Zu Beginn liest sich dieses sehr schön, in den französischen Nationalfarben, gestaltete Sachbuch eher wie ein Roman. Ich bin tief in das Pariser Lebensgefühl eingetaucht. Wenn auch einen marginal kleinen, aber sehr passenden Einblick gewährt das Schwarzweißfoto des Covers. Dennoch ist das Leben während des Weltkrieges und in der Nachkriegszeit nicht nur Eitel Sonnenschein, sondern auch gekennzeichnet durch Entbehrungen, Hunger und Kälte, sowie durch politische Emanzipation der Intellektuellen als dritte Kraft neben den Gaullisten und den Kommunisten.
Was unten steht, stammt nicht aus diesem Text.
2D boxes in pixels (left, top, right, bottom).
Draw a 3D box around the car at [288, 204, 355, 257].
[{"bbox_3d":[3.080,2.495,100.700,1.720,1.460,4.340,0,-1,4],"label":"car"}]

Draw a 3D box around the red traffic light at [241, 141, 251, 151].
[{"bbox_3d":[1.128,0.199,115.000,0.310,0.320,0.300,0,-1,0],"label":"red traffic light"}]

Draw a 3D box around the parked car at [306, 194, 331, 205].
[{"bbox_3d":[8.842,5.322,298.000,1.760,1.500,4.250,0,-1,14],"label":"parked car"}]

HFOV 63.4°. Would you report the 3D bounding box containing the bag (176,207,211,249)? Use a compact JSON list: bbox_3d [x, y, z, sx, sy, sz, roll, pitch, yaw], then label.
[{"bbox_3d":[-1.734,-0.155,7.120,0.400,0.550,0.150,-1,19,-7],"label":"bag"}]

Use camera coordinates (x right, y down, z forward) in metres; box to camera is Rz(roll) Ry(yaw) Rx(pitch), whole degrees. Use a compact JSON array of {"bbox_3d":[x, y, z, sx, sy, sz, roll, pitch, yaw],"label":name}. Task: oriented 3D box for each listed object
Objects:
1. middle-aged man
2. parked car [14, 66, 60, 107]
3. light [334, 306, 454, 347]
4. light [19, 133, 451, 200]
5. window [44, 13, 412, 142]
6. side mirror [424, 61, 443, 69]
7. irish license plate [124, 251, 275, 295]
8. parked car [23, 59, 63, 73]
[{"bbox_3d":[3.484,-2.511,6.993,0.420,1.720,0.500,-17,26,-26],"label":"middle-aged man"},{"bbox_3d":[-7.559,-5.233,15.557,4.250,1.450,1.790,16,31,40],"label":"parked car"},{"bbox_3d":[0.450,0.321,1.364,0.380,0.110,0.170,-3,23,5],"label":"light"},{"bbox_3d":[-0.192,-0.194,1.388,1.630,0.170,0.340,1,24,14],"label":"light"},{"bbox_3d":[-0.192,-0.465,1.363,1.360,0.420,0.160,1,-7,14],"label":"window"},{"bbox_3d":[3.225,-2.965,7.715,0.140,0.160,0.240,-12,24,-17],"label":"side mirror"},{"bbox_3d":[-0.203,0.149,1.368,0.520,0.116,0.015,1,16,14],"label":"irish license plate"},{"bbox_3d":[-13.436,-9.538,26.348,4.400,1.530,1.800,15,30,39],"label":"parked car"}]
Da Agnès Poirier sehr detailliert auf die magischen Jahre von Paris eingeht, entstehen in der zweiten Buchhälfte Längen, die kleinteiligeres Lesen provozieren. Der Lesefluss wird somit etwas ausgebremst.
Dennoch bin ich begeistert von der Offenheit der Protagonisten, von dem Ausleben ihrer Sexualität, ihrer damit einhergehenden Beziehungsflexibilität und der Fortschrittlichkeit ihrer Gedankenwelt. Ihre Erkenntnisse belegt Agnès Poirier mit zahlreichen Zitaten, wodurch das Sachbuch sehr glaubwürdig und perfekt recherchiert erscheint. Besonders gut gefallen hat mir aus „Frauen und Mythen“ von Simone de Beauvoir: „Die Frau ist ‚zugleich Eva und die Jungfrau Maria. Sie ist Idol und Dienerin, Quelle des Lebens und Macht der Finsternis; sie ist das elementare Schweigen der Wahrheit und ist Arglist, Geschwätz und Lüge; sie ist Heilerin und Hexe, sie ist die Beute des Mannes und sein Verderben, sie ist alles, was er nicht ist und was er haben will, seine Negation und sein Seinsgrund.‘“ (S. 352). Simone de Beauvoir hat mich auch insgesamt am meisten beeindruckt.
„An den Ufern der Seine“ hat mir trotz kleiner Schwächen im Sinne des Leseflusses sehr gut gefallen. Gern empfehle ich dieses Sachbuch weiter.